Kirsten, their senior, took a relaxed view. ‘I suppose we could have expected something like this. Scala isn’t exactly a charity. With them it’s about the bottom line. We might even enjoy a little bit of organisation around here. And I guess we can all defend our own corners, can’t we?’ She winked. ‘Anyway, that guy won’t want to be hanging about in this outpost of civilisation for long, so he won’t waste time appointing the new MD. He won’t even be here long enough to discover our charms before he’ll be gone like that.’ She clicked her fingers.
Lara tried to keep her face from revealing anything. What would they say if they knew he’d already discovered hers? That suite at the Seasons had been enshrined in her heart as one of the sacred spots in Sydney.
She’d never forget their last afternoon.
Before Alessandro, she’d never been in a really expensive hotel. He’d commandeered a suite for his stay, with a little sitting room opening from the bedroom. The windows were wide, with spectacular views of the harbour and the Opera House.
She’d dreaded that last day’s dawning with every fibre of her being. It had been their most beautiful, and the hardest. Every second had been precious, every moment bittersweet, with goodbye looming over them like Armageddon.
She’d done her best to conceal her heartache. Alessandro had teased her about being quiet at first, then had himself become unusually quiet and grave. After lunch he’d taken her up to his room. To mull things over, he’d said.
He’d poured the champagne. Clinked glasses with her.
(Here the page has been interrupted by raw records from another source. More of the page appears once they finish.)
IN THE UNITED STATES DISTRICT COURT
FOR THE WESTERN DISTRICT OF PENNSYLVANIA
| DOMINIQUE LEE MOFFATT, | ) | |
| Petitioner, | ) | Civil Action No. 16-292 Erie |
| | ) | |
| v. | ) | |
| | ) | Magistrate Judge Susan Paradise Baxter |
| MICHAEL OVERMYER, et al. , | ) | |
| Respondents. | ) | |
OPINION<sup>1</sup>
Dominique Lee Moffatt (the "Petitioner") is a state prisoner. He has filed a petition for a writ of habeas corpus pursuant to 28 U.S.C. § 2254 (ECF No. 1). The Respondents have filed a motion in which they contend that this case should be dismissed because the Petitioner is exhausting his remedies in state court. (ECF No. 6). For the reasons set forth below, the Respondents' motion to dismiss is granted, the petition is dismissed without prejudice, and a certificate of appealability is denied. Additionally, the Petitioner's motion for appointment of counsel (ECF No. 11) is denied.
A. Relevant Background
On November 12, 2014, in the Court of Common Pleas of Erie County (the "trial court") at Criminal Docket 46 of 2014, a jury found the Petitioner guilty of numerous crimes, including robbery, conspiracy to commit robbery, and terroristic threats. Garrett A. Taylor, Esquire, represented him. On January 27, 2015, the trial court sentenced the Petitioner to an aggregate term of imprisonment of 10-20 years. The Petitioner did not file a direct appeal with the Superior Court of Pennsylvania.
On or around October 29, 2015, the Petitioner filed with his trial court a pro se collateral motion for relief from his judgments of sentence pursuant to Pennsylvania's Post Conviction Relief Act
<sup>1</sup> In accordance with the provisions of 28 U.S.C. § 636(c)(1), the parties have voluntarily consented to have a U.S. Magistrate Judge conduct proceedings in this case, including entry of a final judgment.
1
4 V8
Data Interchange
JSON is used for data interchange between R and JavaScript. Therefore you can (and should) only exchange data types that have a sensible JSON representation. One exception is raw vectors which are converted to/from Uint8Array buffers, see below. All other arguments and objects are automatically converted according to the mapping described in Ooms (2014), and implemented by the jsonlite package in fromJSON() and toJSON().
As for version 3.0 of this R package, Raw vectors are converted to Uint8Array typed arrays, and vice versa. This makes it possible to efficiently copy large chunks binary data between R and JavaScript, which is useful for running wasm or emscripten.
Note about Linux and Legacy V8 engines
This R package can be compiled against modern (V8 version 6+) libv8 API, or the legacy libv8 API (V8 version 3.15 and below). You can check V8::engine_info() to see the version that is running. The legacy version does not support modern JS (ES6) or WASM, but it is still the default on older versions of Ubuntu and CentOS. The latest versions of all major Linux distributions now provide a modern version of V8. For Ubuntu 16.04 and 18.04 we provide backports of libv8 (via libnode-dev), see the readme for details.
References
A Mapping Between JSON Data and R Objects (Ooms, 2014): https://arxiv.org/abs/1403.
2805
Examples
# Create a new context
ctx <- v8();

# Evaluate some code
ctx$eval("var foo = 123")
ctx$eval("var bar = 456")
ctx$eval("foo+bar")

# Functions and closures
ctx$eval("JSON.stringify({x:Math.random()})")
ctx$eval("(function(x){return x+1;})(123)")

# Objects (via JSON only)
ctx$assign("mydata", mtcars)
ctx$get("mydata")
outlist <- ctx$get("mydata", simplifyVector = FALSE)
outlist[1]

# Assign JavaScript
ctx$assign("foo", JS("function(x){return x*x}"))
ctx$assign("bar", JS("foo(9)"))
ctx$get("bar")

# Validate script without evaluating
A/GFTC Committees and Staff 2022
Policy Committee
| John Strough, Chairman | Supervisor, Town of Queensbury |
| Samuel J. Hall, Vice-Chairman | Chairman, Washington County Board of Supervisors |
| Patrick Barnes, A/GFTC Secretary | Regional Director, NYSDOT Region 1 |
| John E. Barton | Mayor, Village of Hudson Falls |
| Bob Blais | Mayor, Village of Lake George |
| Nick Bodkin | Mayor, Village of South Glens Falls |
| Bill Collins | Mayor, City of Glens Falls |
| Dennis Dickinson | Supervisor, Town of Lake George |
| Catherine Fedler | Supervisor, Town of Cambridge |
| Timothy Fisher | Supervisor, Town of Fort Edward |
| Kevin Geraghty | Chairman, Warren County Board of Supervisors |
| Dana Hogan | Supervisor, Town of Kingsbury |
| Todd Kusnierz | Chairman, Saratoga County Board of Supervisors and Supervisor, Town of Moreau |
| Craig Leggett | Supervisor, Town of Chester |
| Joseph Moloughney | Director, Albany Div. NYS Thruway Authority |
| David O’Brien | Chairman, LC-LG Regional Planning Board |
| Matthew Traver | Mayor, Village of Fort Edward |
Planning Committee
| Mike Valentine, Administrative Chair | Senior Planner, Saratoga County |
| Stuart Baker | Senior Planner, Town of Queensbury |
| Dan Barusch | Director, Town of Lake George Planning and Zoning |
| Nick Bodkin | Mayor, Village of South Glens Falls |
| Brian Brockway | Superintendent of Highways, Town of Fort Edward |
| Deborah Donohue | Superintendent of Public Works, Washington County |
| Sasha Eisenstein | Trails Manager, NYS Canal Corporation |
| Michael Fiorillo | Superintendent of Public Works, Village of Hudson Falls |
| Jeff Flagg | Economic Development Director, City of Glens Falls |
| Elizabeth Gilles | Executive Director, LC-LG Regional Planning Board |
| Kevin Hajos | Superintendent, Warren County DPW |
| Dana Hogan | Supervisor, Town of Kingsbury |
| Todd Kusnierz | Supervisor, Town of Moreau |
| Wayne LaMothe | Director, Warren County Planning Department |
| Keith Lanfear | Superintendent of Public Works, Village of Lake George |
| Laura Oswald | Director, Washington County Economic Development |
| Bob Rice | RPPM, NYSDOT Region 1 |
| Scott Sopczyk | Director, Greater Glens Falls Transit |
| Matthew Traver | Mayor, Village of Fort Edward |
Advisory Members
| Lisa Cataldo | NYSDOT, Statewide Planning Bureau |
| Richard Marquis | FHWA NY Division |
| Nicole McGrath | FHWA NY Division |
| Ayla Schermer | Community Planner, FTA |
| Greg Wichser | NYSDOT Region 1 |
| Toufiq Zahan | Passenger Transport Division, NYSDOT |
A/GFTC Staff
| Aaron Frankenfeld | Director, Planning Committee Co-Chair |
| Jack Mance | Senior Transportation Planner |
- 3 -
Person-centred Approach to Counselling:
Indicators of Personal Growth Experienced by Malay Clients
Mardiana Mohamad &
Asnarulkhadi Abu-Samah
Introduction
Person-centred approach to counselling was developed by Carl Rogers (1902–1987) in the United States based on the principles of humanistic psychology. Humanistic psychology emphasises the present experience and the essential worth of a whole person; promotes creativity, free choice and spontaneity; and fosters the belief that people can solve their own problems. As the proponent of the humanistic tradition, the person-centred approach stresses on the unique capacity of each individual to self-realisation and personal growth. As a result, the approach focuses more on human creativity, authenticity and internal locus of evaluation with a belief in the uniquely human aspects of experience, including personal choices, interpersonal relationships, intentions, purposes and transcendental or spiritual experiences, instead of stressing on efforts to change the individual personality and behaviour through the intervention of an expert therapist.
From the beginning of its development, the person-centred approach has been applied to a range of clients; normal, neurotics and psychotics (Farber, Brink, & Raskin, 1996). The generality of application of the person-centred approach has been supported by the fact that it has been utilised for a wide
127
Toasted her.
Before she’d even had time to sip hers, he’d gently taken the glass from her hand and set it down, then, with his dark eyes so fierce and intense that she’d actually trembled with excitement, he’d swiftly and expertly stripped off her clothes and flattened her to the bed.
And it had been fantastic. So heartfelt and emotional. It must have been one of their most impassioned feats of lovemaking.
Afterwards, lying beside him, tracing the lean, hard contours of his bronzed body with her fingers, she’d winched up all her courage.
She’d begun, as casually as possible, ‘You know, Alessandro, I’ll-miss you.’ She’d given a small laugh, for fear he’d guess the frightening force of her feelings. ‘I really do wish-you weren’t going.’